RECORDS SHOWN:
++++++++++
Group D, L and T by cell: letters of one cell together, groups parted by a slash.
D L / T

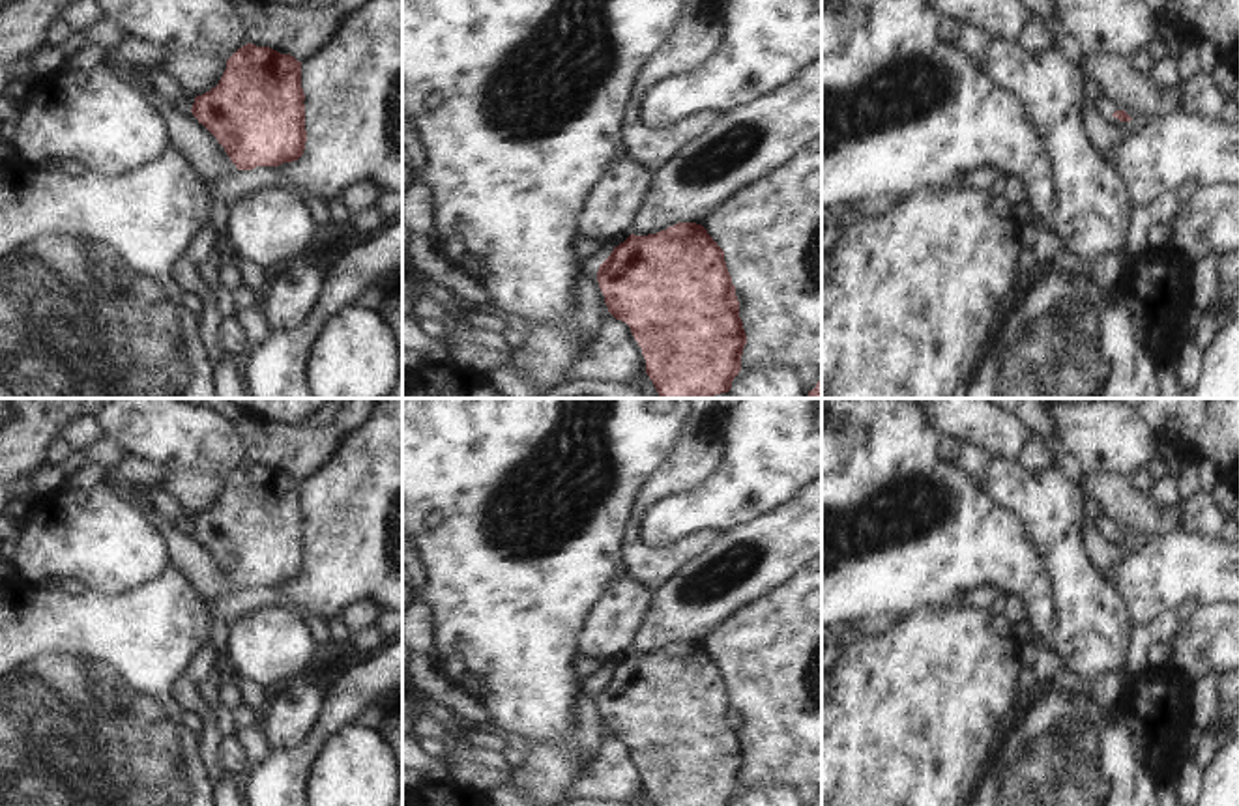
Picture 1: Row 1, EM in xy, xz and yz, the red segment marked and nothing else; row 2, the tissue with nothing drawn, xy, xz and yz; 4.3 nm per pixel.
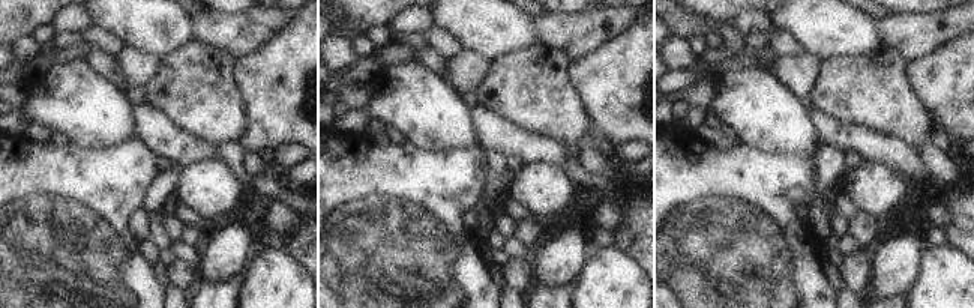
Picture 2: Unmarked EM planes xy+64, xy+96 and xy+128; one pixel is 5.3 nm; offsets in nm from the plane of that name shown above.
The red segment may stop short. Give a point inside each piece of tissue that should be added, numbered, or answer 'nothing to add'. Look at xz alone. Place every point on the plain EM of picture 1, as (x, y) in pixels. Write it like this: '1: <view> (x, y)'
nothing to add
++++++++++
GOAL OF THE EXERCISE: Every record, from top to bottom, gets written out exactly; no picture goes into the copy.

ANSWER BELOW:
Group D, L and T by cell: letters of one cell together, groups parted by a slash.
D L / T

Picture 1: Row 1, EM in xy, xz and yz, the red segment marked and nothing else; row 2, the tissue with nothing drawn, xy, xz and yz; 4.3 nm per pixel.
Picture 2: Unmarked EM planes xy+64, xy+96 and xy+128; one pixel is 5.3 nm; offsets in nm from the plane of that name shown above.
The red segment may stop short. Give a point inside each piece of tissue that should be added, numbered, or answer 'nothing to add'. Look at xz alone. Place every point on the plain EM of picture 1, as (x, y) in pixels. Write it like this: '1: <view> (x, y)'
nothing to add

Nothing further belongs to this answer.